I guess it is hard to predict the future. Chanoff, 76, is the author of 18 non-fiction books (you can see them all and purchase any of them at thriftbooks.com), including such provocative titles as “A Vietcong Memoir: An Inside Account of the Vietnam War and its Aftermath,” “In the Jaws of History,” “Never the Last Journey,” “Portrait of the Enemy” and “Into the Heart: One Man's Pursuit of Love and Knowledge Among the Yanomami.”

A review on Publishers Weekly.com of “Portrait of the Enemy” says the book “succeeds in humanizing our former foe in a way not found in other works published in English, largely because of the wide variety of attitudes, political outlooks and the strong individuality of the voices heard. Characters include a North Vietnamese propaganda chief, a Vietcong general, a Vietcong assassin, a Buddhist opposition leader...”

Chanoff's work has typically involved collaborations with the principal protagonist of the work concerned. His collaborators have included Augustus A. White, first black chief resident at Yale; Joycelyn Elders, former Surgeon General of the U.S.; Ariel Sharon, former Prime Minister of Israel; and South Philly crooner Vic Damone.

Chanoff received his B.A. from Johns Hopkins University and a Ph.D. in English and American Literature from Brandeis. He has written extensively on current affairs, foreign policy, education, refugee issues, literary history, etc., for such publications as The New York Times Magazine, The Wall Street Journal, The New Republic, The Washington Quarterly, The American Journal of Education, The New York Review of Books and The Washington Post.

Chanoff also taught at various places around Boston. He considered himself “a struggling academic in a rough marketplace.” He also helped to found a radical “democratic” school in the late '60s “that’s had a surprising shelf-life.”

How did Chanoff select the fascinating and diverse array of characters he has written books about? “I didn’t 'select' most of them,” he replied. “It’s been serendipitous. I got started collaborating with a Vietnamese War and prison refugee who was a fellow at the Fletcher School while I was teaching at Tufts University.

“That led to four or five books with figures from that war. By then I had a reputation of sorts in the industry, which led to other things, all of it more or less fascinating: Israel, the Holocaust, the black experience in America, etc. I was always an amateur historian; working with some of these people fulfilled that predilection and made me a little less of an amateur.”

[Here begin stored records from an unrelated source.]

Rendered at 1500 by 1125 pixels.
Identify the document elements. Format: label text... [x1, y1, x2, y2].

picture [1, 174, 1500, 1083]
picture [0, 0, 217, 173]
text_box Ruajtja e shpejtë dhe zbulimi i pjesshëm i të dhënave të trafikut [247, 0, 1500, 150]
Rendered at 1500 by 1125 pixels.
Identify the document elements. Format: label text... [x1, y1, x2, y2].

What person has had the greatest impact on Chanoff's life? “Good question,” he said. “One of my professors at Johns Hopkins who inspired me with the idea that the great thing in life is to continuously expand your knowledge base. Also our oldest son, Sasha, who was a refugee worker and now a non-governmental organization executive director, who helped bring my and my wife’s instincts of compassion and morality from the inner world into the real world.”

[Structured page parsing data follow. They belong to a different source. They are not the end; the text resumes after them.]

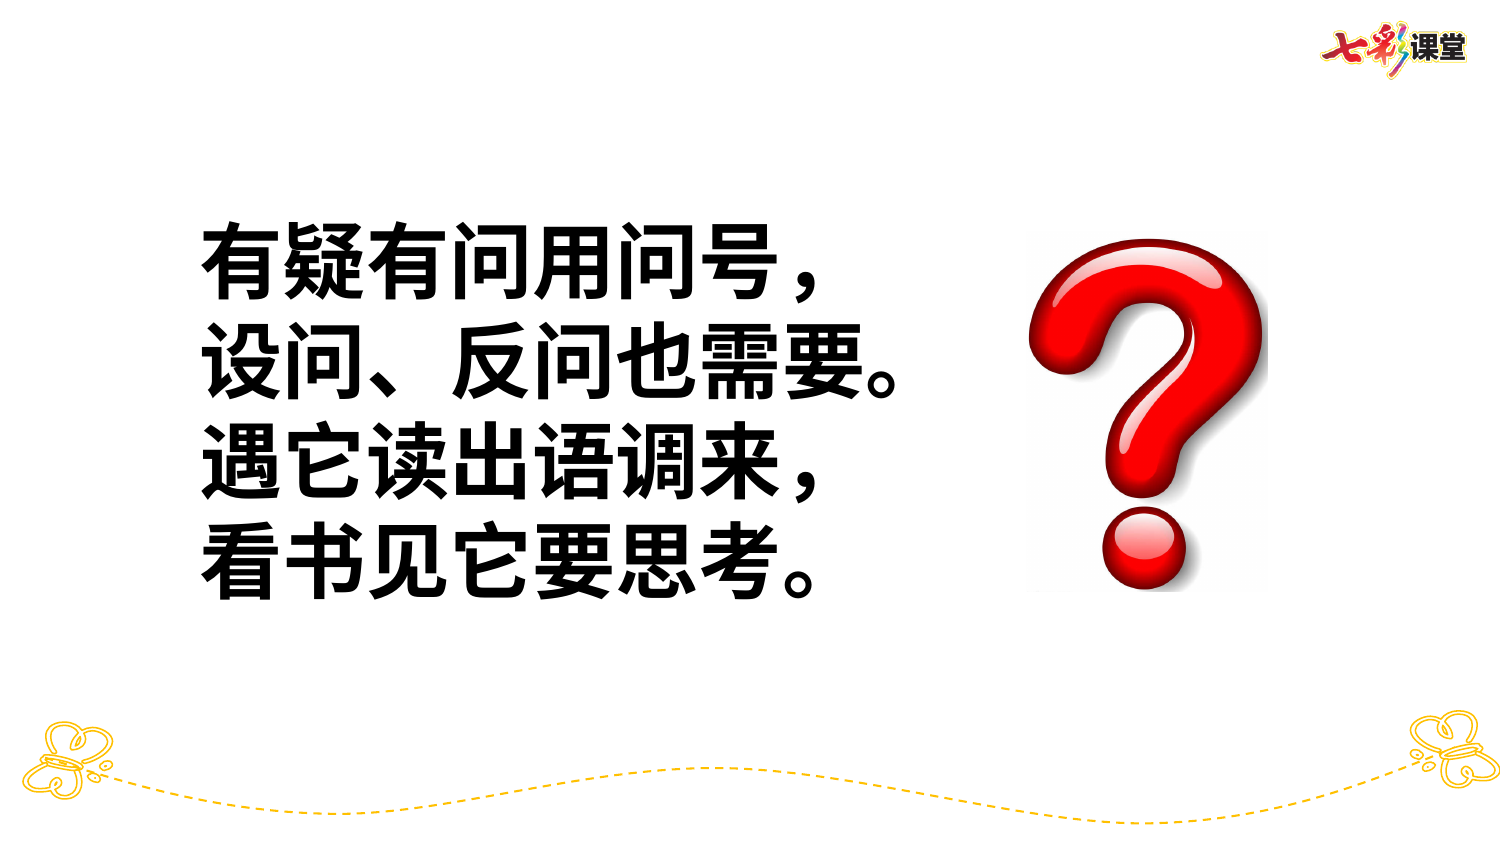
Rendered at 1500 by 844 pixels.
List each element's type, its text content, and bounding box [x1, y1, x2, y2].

picture [1026, 231, 1268, 592]
picture [1318, 20, 1469, 80]
text_box 有疑有问用问号， 设问、反问也需要。 遇它读出语调来， 看书见它要思考。 [188, 203, 1043, 615]
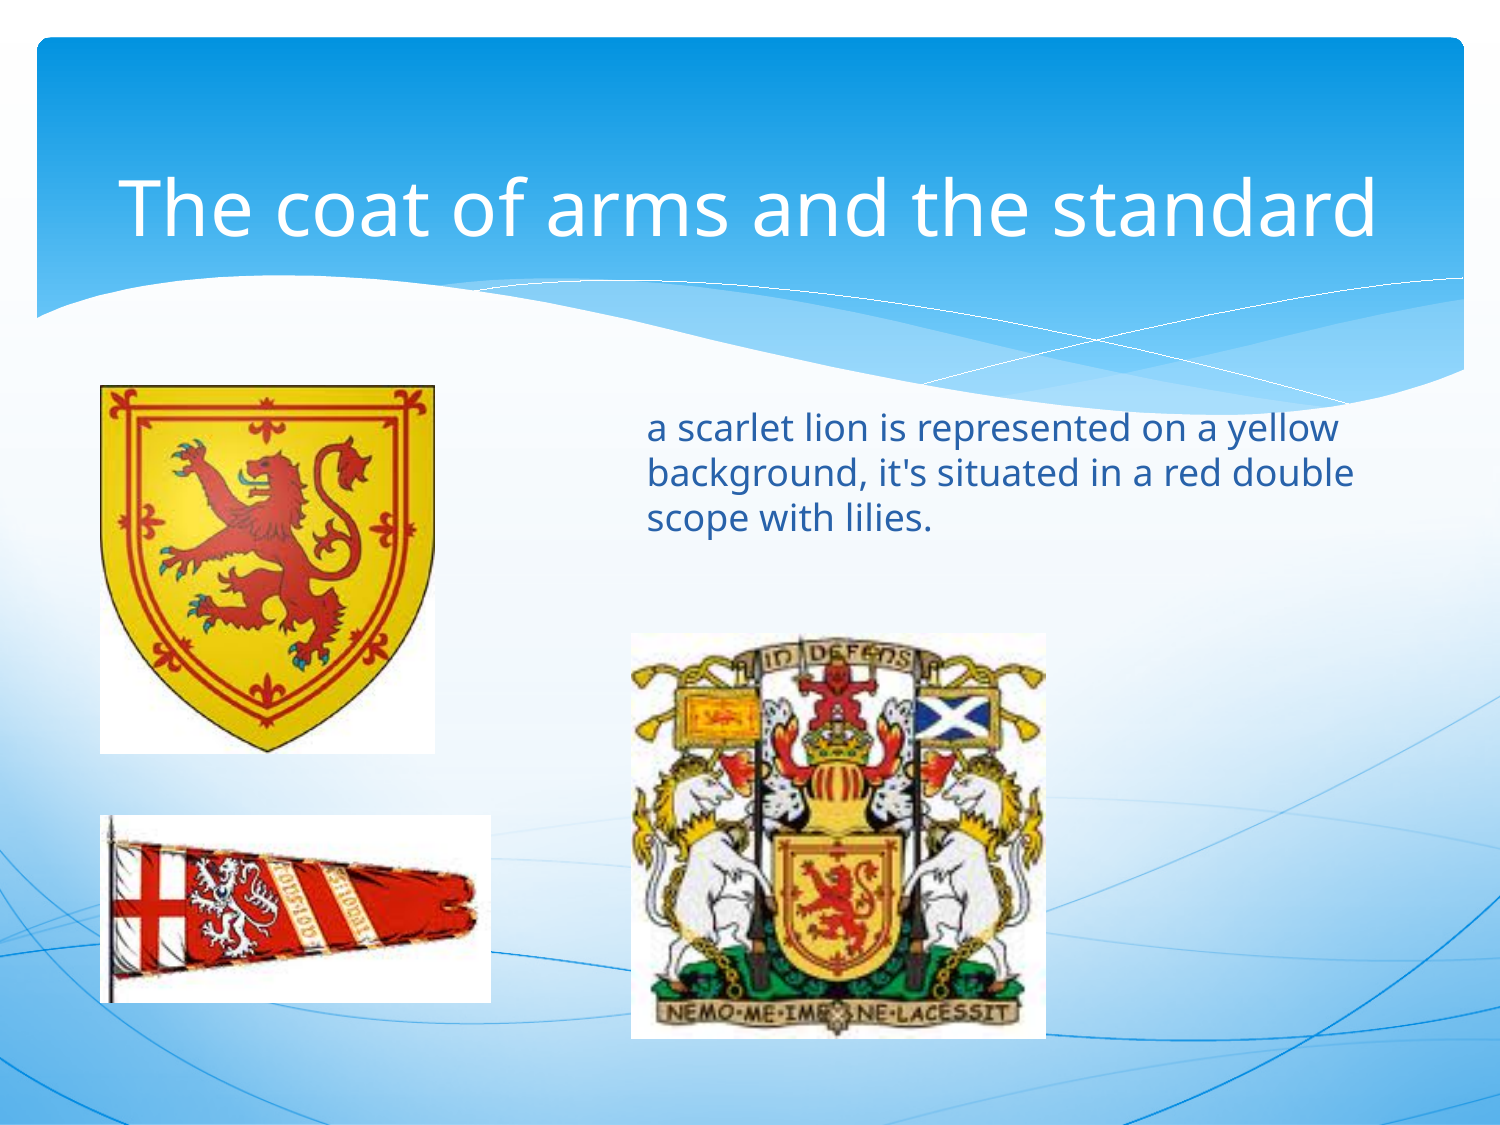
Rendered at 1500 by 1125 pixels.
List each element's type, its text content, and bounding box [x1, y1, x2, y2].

text_box a scarlet lion is represented on a yellow background, it's situated in a red double scope with lilies. [631, 397, 1382, 547]
picture [100, 815, 491, 1004]
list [100, 385, 435, 755]
title The coat of arms and the standard [75, 55, 1425, 261]
picture [631, 633, 1046, 1040]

Although he graduated from Central High 59 years ago (216th graduating class), he still has vivid memories of his years there. “There were some very good teachers, some mediocre, a couple just bad. Nobody 'inspiring.' But it gave me a lot of satisfaction and pride that I was going to an elite school. I had a few close friends and lots of friendly classmates.

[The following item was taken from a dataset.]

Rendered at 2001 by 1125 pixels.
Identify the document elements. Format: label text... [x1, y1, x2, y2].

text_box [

“I was from a far-off part of the city (two buses), so I missed the social interaction after school, which was not good, especially since Central was all boys. I sang in the chorus and the chorus’ double quartet, and I ran track (I was a lousy sprinter), which meant that I had a group of black friends, which turned out to be important for developing a social and cultural identity. I still have a lot of pride that I’m a graduate. I’ve gotten a good deal of mileage out of it over the years.”

What was the hardest thing Chanoff ever had to do? “Tell my grandparents when my brother died.”